Your objective
Reproduce every line of each record below, unchanged and in the same order.

________

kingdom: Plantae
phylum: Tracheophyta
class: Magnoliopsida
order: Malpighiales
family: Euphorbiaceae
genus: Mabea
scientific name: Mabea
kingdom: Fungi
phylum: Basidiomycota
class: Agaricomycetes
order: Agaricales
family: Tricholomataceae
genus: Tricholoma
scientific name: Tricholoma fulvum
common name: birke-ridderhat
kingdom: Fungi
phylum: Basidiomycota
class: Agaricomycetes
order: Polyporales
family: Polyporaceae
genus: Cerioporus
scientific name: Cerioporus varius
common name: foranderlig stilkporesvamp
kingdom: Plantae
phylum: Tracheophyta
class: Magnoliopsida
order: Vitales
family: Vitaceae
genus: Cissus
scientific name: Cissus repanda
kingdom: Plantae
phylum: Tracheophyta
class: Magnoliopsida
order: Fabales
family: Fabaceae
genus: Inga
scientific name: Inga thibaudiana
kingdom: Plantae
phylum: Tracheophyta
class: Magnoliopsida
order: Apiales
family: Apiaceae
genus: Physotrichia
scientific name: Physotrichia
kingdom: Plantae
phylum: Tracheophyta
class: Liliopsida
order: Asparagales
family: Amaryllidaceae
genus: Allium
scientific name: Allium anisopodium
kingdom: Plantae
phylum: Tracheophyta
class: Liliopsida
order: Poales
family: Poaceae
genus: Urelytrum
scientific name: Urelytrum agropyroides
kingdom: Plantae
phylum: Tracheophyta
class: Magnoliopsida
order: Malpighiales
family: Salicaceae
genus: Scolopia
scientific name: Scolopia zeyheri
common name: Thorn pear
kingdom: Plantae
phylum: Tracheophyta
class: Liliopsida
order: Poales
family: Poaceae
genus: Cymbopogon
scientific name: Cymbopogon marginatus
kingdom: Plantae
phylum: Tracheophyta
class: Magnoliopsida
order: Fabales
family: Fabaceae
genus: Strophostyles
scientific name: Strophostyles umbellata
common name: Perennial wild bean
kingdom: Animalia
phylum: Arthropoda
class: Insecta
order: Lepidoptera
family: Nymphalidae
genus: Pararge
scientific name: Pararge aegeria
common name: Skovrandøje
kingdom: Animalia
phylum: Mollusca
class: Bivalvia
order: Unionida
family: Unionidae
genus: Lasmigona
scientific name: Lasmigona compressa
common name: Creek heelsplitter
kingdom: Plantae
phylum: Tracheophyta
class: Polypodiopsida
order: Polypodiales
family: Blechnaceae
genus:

________

Expected answer
kingdom: Plantae
phylum: Tracheophyta
class: Magnoliopsida
order: Malpighiales
family: Euphorbiaceae
genus: Mabea
scientific name: Mabea
kingdom: Fungi
phylum: Basidiomycota
class: Agaricomycetes
order: Agaricales
family: Tricholomataceae
genus: Tricholoma
scientific name: Tricholoma fulvum
common name: birke-ridderhat
kingdom: Fungi
phylum: Basidiomycota
class: Agaricomycetes
order: Polyporales
family: Polyporaceae
genus: Cerioporus
scientific name: Cerioporus varius
common name: foranderlig stilkporesvamp
kingdom: Plantae
phylum: Tracheophyta
class: Magnoliopsida
order: Vitales
family: Vitaceae
genus: Cissus
scientific name: Cissus repanda
kingdom: Plantae
phylum: Tracheophyta
class: Magnoliopsida
order: Fabales
family: Fabaceae
genus: Inga
scientific name: Inga thibaudiana
kingdom: Plantae
phylum: Tracheophyta
class: Magnoliopsida
order: Apiales
family: Apiaceae
genus: Physotrichia
scientific name: Physotrichia
kingdom: Plantae
phylum: Tracheophyta
class: Liliopsida
order: Asparagales
family: Amaryllidaceae
genus: Allium
scientific name: Allium anisopodium
kingdom: Plantae
phylum: Tracheophyta
class: Liliopsida
order: Poales
family: Poaceae
genus: Urelytrum
scientific name: Urelytrum agropyroides
kingdom: Plantae
phylum: Tracheophyta
class: Magnoliopsida
order: Malpighiales
family: Salicaceae
genus: Scolopia
scientific name: Scolopia zeyheri
common name: Thorn pear
kingdom: Plantae
phylum: Tracheophyta
class: Liliopsida
order: Poales
family: Poaceae
genus: Cymbopogon
scientific name: Cymbopogon marginatus
kingdom: Plantae
phylum: Tracheophyta
class: Magnoliopsida
order: Fabales
family: Fabaceae
genus: Strophostyles
scientific name: Strophostyles umbellata
common name: Perennial wild bean
kingdom: Animalia
phylum: Arthropoda
class: Insecta
order: Lepidoptera
family: Nymphalidae
genus: Pararge
scientific name: Pararge aegeria
common name: Skovrandøje
kingdom: Animalia
phylum: Mollusca
class: Bivalvia
order: Unionida
family: Unionidae
genus: Lasmigona
scientific name: Lasmigona compressa
common name: Creek heelsplitter
kingdom: Plantae
phylum: Tracheophyta
class: Polypodiopsida
order: Polypodiales
family: Blechnaceae
genus:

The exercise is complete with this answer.